Writing on Fire – Another Poem by Vittori Colonna

A drawing by Michelangelo around 1540 of his close friend Vittoria Colonna. Photo credit: Wikipedia


# 103

I’m afraid the knot in which for years
my soul has been bound up now rules: I write
from habit, not because I am on fire.
I’m afraid the knot is tightly tied,
and by myself: I’m proud
and therefore dull. I think
my days are useful
when in fact I waste them.
Come, then, flame of love:
sear me from within
again. Make me make my song
from silence and hoarse cries.
God listens only for my heart.
He cares nothing for my style.

Vittoria Colonna from Vittoria Colonna – Selections from the Rime Spirituali, trans: Jan Zwicky, The Porcupine Press, 2014

Oh, what I hope for! And what happens! Hoped I would post lots of poetry blogs during my 16 day residency in Tuscany! So happy that didn’t happen. Instead, discovered lots of my own poems. I say discovered because none of them had an expected outcome. All I did was face the terrifying blank page, literally, and the poems did the rest!

Now, here I am on a flight to Munich from Pisa, Italy, and I so pleased to write another blog on a poem of Vittoria Colonna (1492-1547). What a surprise Colonna has been for me especially here in Italy. Here, where she had a deep connection with Michelangelo. Was she the love of his life? Many believe so.

What a treasure, the slight book of ten bilingual poems of Colonna translated by the quietly-powerful Canadian poet, musician and philosopher Jan Zwicky. Zwicky calls her translations, versions that she hopes captures the essence of the poems if not their 16th Century style.

How spare yet complex the ten poems Zwicky translated into her versions. In a previous post I celebrated poem #56 from the Rime Spirituali. Its startling, challenging, declarations: Yet/ death is what makes space for love and in the fire of being, suffering/ is turned to light.

Poem # 103 is no less challenging. But I feel so known by the poem especially its writer’s despair over a certain kind of what I call dead-on-arrival writing! Her take on it:

I’m afraid the knot in which for years
my soul has been bound up now rules: I write
from habit, not because I am on fire.
I’m afraid the knot is tightly tied,
and by myself: I’m proud
and therefore dull.

How this line helps me meet myself: I write/ from habit, not because I am on fire. To know to ask? Where is that fire? And in that knowing be open to finding it!

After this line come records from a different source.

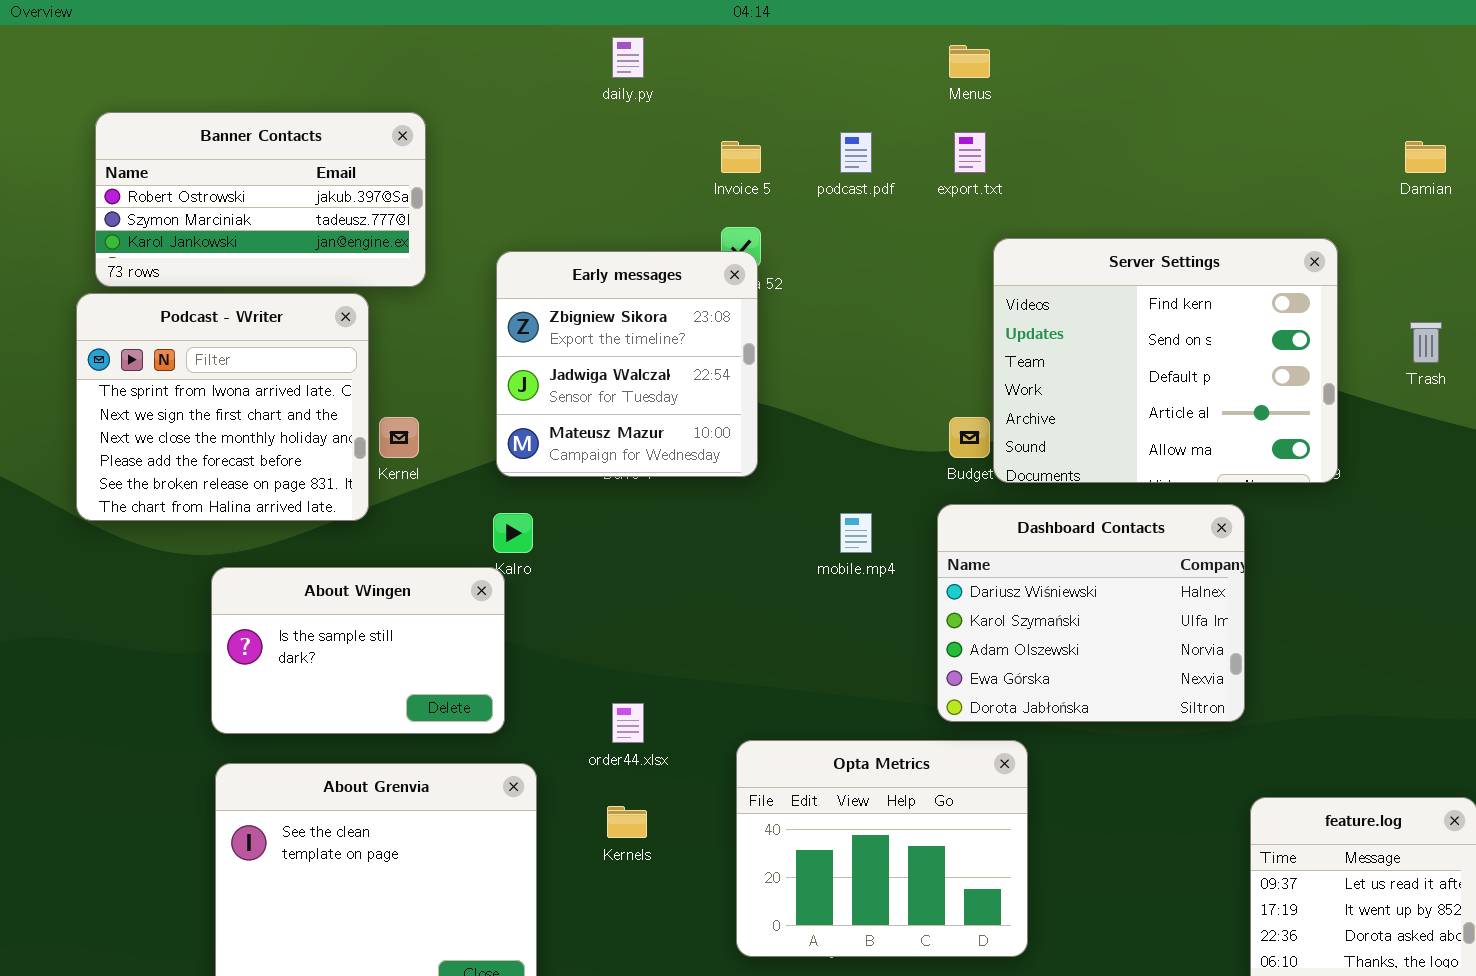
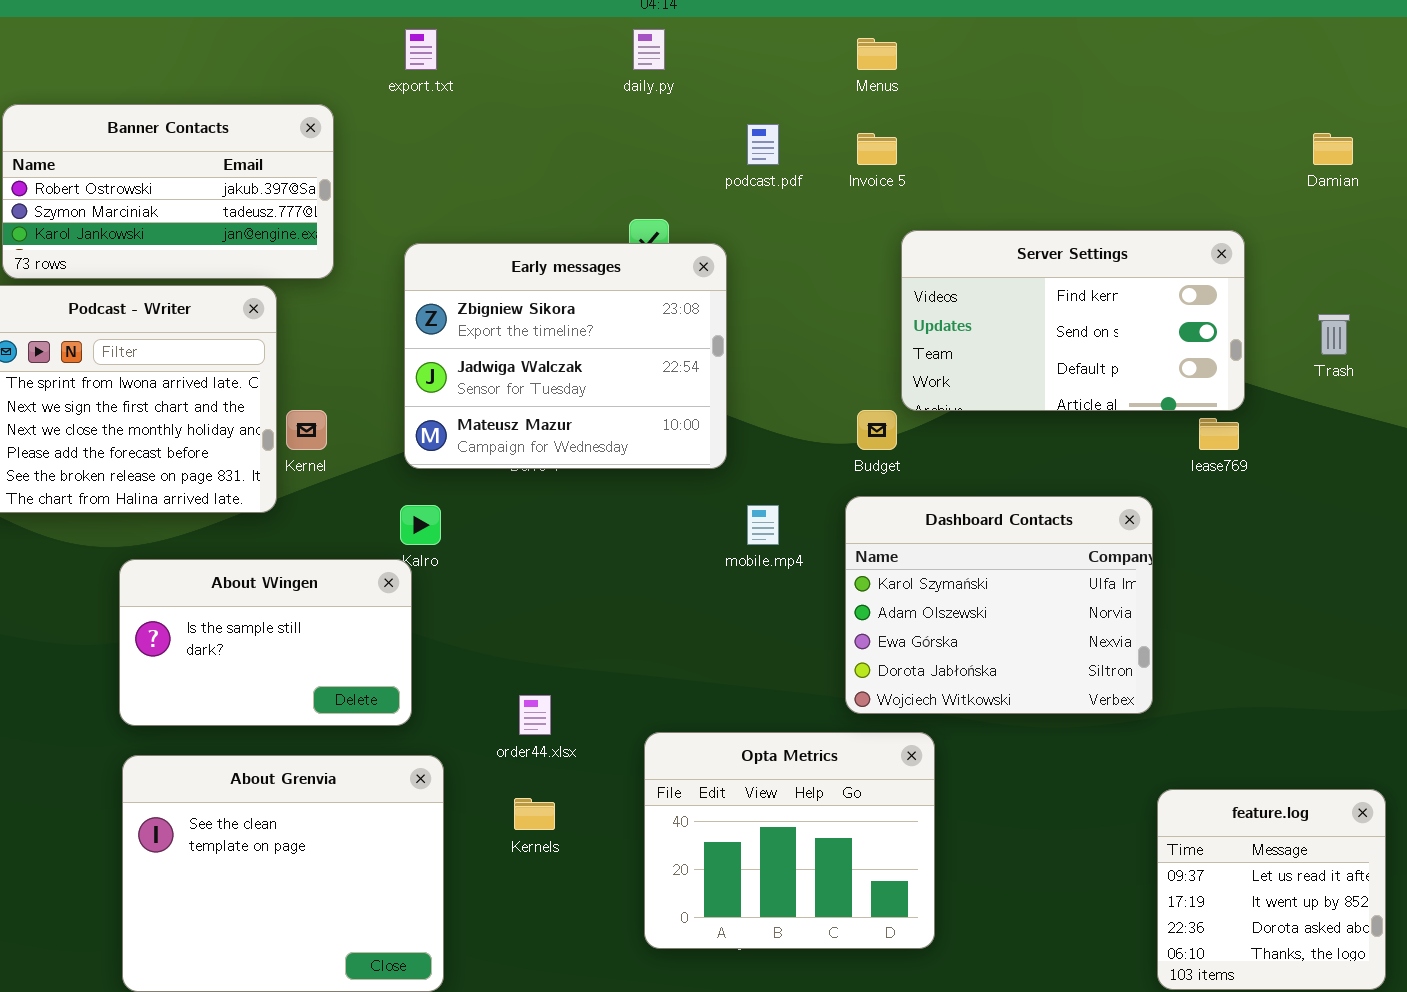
daily.py: [612,37,644,78] -> [633,29,665,70], moved
export.txt: [954,132,986,173] -> [405,29,437,70], moved
Invoice 5: [721,141,761,173] -> [857,133,897,165], moved
Server Settings: [993,238,1338,483] -> [901,230,1245,411], resized
Early messages: [496,251,758,477] -> [404,243,727,469], resized
Dashboard Contacts: [937,504,1245,722] -> [845,496,1153,714], scrolled down 1 row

 And her solution, its mystery:

Come, then, flame of love:
sear me from within
again.

And here is where something of Colonna’s poem connected with some words of Peggy Rosenthal from Image journal in 2005. Rosenthal a blogger, essayist and anthologist introduced me to the concept of poetry-as-prayer almost 15 years ago. And for that I am ever grateful. And grateful to discover in her most recent blog posted two days ago she is recovering from what seemed to be a sure death, failure of her kidneys, a few months ago. This was caused by complications from her leukemia she has lived with for 15 years.

Her recent blog titled, not surprisingly, As I Lay (Nearly) Dying has a similar title to the essay Dying into Life she wrote for Image. What a strange coincidence as I discovered this, sitting, now, in the Munich airport. Her essay profiled a poem of Yehuda Amichai, the great Israeli poet, and connected to her then recent diagnosis of leukemia. So many life giving words in that essay but these on the nature of poetry haunted me the most:

Facing the undeniable fact of our mortality, poetry says, yes, you are real but beyond you there is something else also real, which the human spirit naturally reaches for. We reach, however, not to grab—but rather to resonate with the holy mystery in which our mortality lives and moves and has its being.

Is this a reference to Colonna’s flame of love? I wonder. How to name whatever it is we reach for beyond our material reality. Then Rosenthal adds this:

Poetry play chords on time’s reeling cord, so that a single moment can seem to be held still while our soul sings to harmonies beyond itself. The paradox of a good poem is that it grounds me by flowering into infinite possibilities.

This line resonates so with me: so that a single moment can seem to be held still while our soul sings to harmonies beyond itself . Yes, I experience this both reading and writing poetry! So often a poem, as Canadian poet Susan Musgrave says, seems to know more than I do! And it is in that place of my unknowing I reach for something beyond me to give me the words. Is it Colonna’s flame of love or Rosenthal’s holy mystery. I don’t know. But I do know Colloana reminds me to call on that mystery beyond me to help bring my poems alive, prevent them from being dead on arrival!